When you start paying bills ? When you have to think of saving ahead and thinking real long-term ? When you weigh each official decision and brood and ponder over what life really means and whether it will all work out? When a whole lot of things become about money and you never thought you’d be one of those people. Or when you learn to let the small things go, and enjoy the smaller pleasures in life but still endeavour to jump up for impulse and for passion, only not so baseless anymore. I don’t really know. I guess it just happens (happened more like it) and some days you really feel it. Like when you get that ginormous bill from your dentist.
At the bottom of it all, life is still good. I’m still doing all the things I love, no matter what has come or gone and fled us all by over the years.
I’m turning 23 real soon.

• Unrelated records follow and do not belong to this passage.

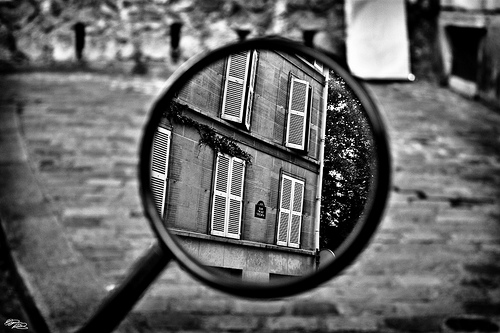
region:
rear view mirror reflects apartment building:
[69, 31, 409, 331]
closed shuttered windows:
[143, 125, 318, 251]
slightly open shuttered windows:
[213, 48, 313, 158]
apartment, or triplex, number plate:
[251, 197, 268, 222]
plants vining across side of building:
[160, 103, 256, 164]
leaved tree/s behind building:
[318, 55, 376, 251]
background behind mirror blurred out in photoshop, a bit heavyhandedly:
[1, 0, 499, 332]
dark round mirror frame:
[132, 32, 397, 305]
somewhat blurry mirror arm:
[68, 240, 174, 331]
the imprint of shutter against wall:
[161, 138, 214, 237]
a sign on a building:
[251, 195, 275, 224]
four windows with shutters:
[196, 57, 321, 270]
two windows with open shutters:
[212, 41, 322, 138]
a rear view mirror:
[127, 41, 396, 308]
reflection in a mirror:
[151, 94, 356, 266]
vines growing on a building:
[149, 101, 264, 162]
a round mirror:
[125, 44, 407, 315]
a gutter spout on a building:
[290, 72, 337, 263]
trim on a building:
[141, 104, 329, 161]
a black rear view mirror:
[124, 58, 405, 290]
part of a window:
[275, 157, 307, 207]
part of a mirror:
[286, 189, 322, 266]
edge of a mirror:
[351, 190, 394, 265]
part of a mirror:
[280, 203, 313, 251]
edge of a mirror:
[337, 253, 362, 277]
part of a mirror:
[267, 175, 302, 225]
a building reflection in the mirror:
[147, 49, 329, 268]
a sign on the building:
[251, 194, 271, 222]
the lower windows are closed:
[108, 131, 311, 248]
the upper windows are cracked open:
[221, 44, 328, 163]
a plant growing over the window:
[167, 107, 263, 166]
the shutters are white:
[155, 52, 313, 252]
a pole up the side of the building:
[301, 53, 335, 261]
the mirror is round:
[128, 32, 405, 314]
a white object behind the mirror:
[336, 2, 417, 89]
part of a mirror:
[253, 152, 293, 202]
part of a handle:
[121, 259, 168, 316]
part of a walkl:
[397, 233, 424, 278]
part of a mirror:
[287, 223, 308, 261]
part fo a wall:
[399, 220, 438, 275]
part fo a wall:
[386, 280, 408, 330]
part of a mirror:
[261, 228, 282, 260]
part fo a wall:
[379, 240, 409, 293]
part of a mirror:
[283, 170, 315, 220]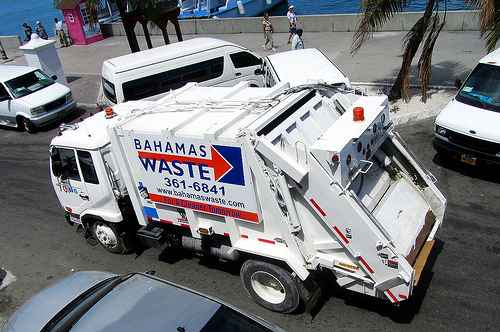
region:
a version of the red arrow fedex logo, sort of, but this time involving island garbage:
[132, 141, 251, 191]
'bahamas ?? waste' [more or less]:
[129, 132, 231, 182]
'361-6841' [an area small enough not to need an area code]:
[160, 174, 230, 199]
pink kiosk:
[55, 0, 107, 50]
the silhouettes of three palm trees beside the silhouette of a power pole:
[109, 0, 201, 64]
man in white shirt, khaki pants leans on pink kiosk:
[49, 16, 73, 51]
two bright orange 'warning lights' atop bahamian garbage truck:
[98, 103, 365, 127]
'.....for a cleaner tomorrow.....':
[148, 189, 256, 224]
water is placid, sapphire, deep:
[0, 1, 499, 42]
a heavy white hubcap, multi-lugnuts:
[88, 218, 123, 254]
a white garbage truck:
[106, 66, 339, 297]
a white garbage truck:
[206, 137, 360, 328]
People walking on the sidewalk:
[243, 1, 340, 63]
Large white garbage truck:
[42, 50, 471, 302]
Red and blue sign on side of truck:
[126, 129, 260, 254]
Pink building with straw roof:
[51, 5, 124, 48]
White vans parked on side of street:
[75, 35, 346, 127]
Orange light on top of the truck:
[346, 101, 390, 137]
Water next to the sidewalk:
[11, 4, 479, 36]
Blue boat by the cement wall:
[153, 3, 281, 35]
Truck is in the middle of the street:
[28, 49, 447, 325]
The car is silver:
[3, 265, 269, 327]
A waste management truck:
[26, 70, 453, 321]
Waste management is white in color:
[45, 56, 455, 316]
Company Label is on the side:
[122, 131, 257, 216]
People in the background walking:
[255, 1, 315, 51]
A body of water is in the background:
[0, 0, 497, 15]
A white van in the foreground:
[420, 46, 495, 176]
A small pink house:
[55, 0, 102, 45]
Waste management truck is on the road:
[30, 85, 455, 326]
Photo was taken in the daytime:
[7, 1, 492, 321]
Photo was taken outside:
[5, 1, 495, 326]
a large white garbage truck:
[80, 65, 377, 272]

Completing 23 I suppose to be more exact. Entering that 24th year of my life, where I really make my own way, my own home and everything else. I know a lot of people still say I’m still terribly young to think so much, but you can’t stop life from happening with that can you, now ? I know I have a long way to go but I also know I have to begin NOW.

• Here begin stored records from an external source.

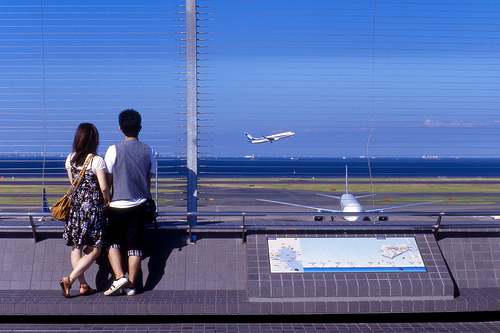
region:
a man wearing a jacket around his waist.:
[104, 87, 184, 301]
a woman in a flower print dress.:
[57, 114, 117, 302]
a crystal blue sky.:
[1, 0, 498, 157]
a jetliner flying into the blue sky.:
[232, 120, 306, 162]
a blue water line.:
[0, 154, 498, 176]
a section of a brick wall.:
[241, 227, 443, 325]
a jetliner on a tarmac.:
[244, 151, 456, 235]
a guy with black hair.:
[113, 110, 146, 148]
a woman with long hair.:
[66, 122, 111, 173]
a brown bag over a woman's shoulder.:
[37, 141, 98, 225]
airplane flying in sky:
[247, 128, 296, 144]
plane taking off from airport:
[245, 127, 295, 146]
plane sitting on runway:
[262, 162, 436, 219]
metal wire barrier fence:
[3, 3, 495, 217]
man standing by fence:
[108, 110, 156, 302]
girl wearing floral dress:
[63, 122, 106, 293]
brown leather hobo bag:
[49, 191, 71, 224]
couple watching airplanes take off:
[51, 110, 156, 302]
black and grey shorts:
[110, 203, 147, 258]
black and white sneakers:
[100, 276, 139, 298]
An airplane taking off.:
[241, 129, 299, 146]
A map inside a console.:
[265, 231, 427, 276]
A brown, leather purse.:
[47, 194, 72, 219]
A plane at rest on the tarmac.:
[252, 166, 447, 223]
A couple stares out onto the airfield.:
[55, 103, 160, 302]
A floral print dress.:
[73, 193, 101, 246]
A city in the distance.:
[0, 147, 42, 169]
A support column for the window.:
[171, 0, 214, 233]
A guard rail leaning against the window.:
[183, 209, 250, 239]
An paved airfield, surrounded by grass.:
[207, 174, 259, 209]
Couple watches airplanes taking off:
[54, 100, 156, 305]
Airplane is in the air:
[240, 127, 296, 148]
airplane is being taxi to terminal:
[255, 164, 442, 221]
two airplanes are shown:
[242, 129, 443, 218]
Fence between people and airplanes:
[1, 1, 498, 218]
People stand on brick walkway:
[3, 221, 498, 331]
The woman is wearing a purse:
[51, 148, 100, 222]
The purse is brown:
[49, 184, 74, 225]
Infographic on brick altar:
[263, 234, 429, 277]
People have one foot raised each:
[55, 242, 144, 301]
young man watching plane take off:
[101, 105, 178, 309]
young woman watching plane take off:
[61, 123, 109, 292]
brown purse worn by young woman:
[49, 192, 70, 226]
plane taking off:
[236, 117, 296, 159]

Life as I know it will definitely change this year. The last few years have had so many uncertainties and ups and downs, as it has been for almost all of us. I still inherently believe that life is good, everybody fights their own battles, you gotta deal with things as they come, do the right thing, follow your heart, hurt nobody and everything’s gonna be alright but hey, guess what? I still have that mad glint in my eye. Be warned.